Solo quando i crimini commessi emersero in tutta la loro enormità, la Shoah divenne un parametro di riferimento per giudicare il comportamento del genere umano tenuto da persone, gruppi e nazioni negli anni Trenta e Quaranta del secolo scorso.
Auschwitz divenne lo spartiacque simbolico tra civiltà e barbarie al punto che, da alcuni storici, il Ventesimo secolo è stato denominato il “Secolo di Auschwitz”.
La Shoah avvenne nel cuore dell’Europa, il continente, allora, più moderno sul piano tecnologico e più avanzato culturalmente. Non sempre i passi in avanti della scienza e della tecnologia vanno in parallelo con il progresso civile e morale dell’uomo e dei popoli.
Il Giorno della Memoria non è un’iniziativa finalizzata a perpetuare conflitti e rancori, ma a formare la coscienza civile delle giovani generazioni. Questa fu la finalità principale che anche Tullia Zevi, alla guida dell’Unione delle Comunità Ebraiche Italiane fino al 1999, enunciò chiaramente. Oggi ancor più sentiamo il vuoto da lei lasciato, venendo a mancare solo pochi giorni fa. Rivolgo alla sua memoria un pensiero affettuoso e riverente.

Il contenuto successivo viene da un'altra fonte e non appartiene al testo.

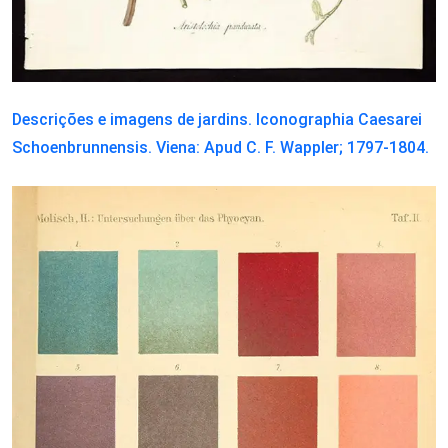
Descrições e imagens de jardins. Iconographia Caesarei
Schoenbrunnensis. Viena: Apud C. F. Wappler; 1797-1804.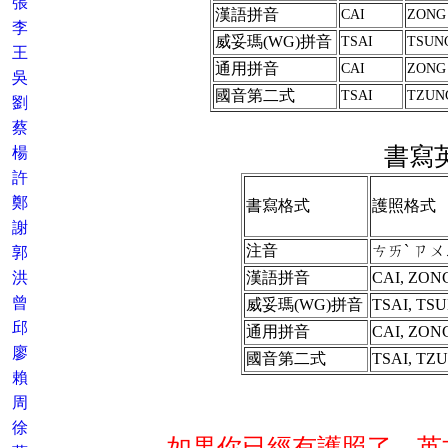
張
漢語拼音
CAI
ZONG
李
威妥瑪(WG)拼音
TSAI
TSUN
王
通用拼音
CAI
ZONG
吳
國音第二式
TSAI
TZUN
劉
蔡
書寫
楊
許
鄭
書寫格式
護照格式
謝
注音
ㄘㄞˋ ㄗㄨ
郭
洪
漢語拼音
CAI, ZO
曾
威妥瑪(WG)拼音
TSAI, T
邱
通用拼音
CAI, ZO
廖
國音第二式
TSAI, T
賴
周
徐
如果你已經有護照了，英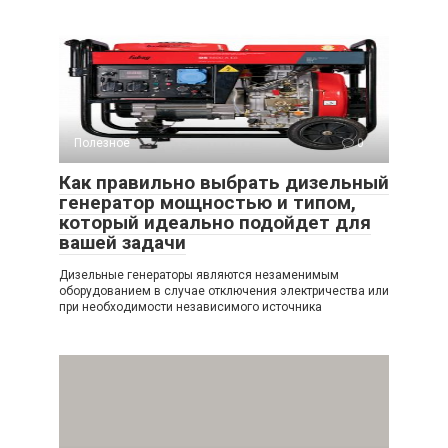
Полезное
0
Как правильно выбрать дизельный
генератор мощностью и типом,
который идеально подойдет для
вашей задачи
Дизельные генераторы являются незаменимым
оборудованием в случае отключения электричества или
при необходимости независимого источника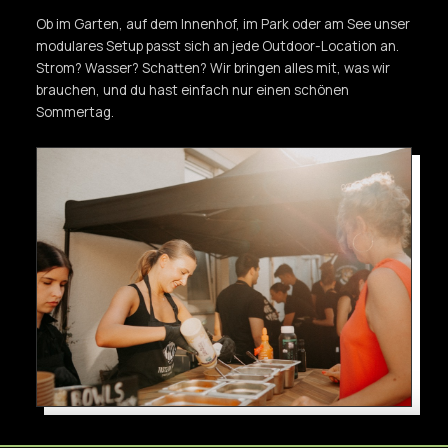
Ob im Garten, auf dem Innenhof, im Park oder am See unser
modulares Setup passt sich an jede Outdoor-Location an.
Strom? Wasser? Schatten? Wir bringen alles mit, was wir
brauchen, und du hast einfach nur einen schönen
Sommertag.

Questo è il modo migliore per ricordare e onorare milioni di vittime, facendo sì che il loro sacrificio non resti vano, ma diventi un monito che contribuisca al progresso dell’umanità.
Caro Presidente Napolitano, la ringrazio per aver ospitato anche quest’anno al Quirinale il Giorno della Memoria, la cui celebrazione ci consente di esprimere il sentimento di unità che viene rinsaldato con questo contributo offerto dagli ebrei italiani a tutti i loro connazionali.
Crediamo, infatti, che il nostro Paese sarà più libero e migliore solo se, attraverso la conoscenza e la comprensione della propria storia, rimarrà consapevole che la conquista della democrazia costituisce un passo fondamentale ed un bene prezioso da consegnare con orgoglio alle nuove generazioni”.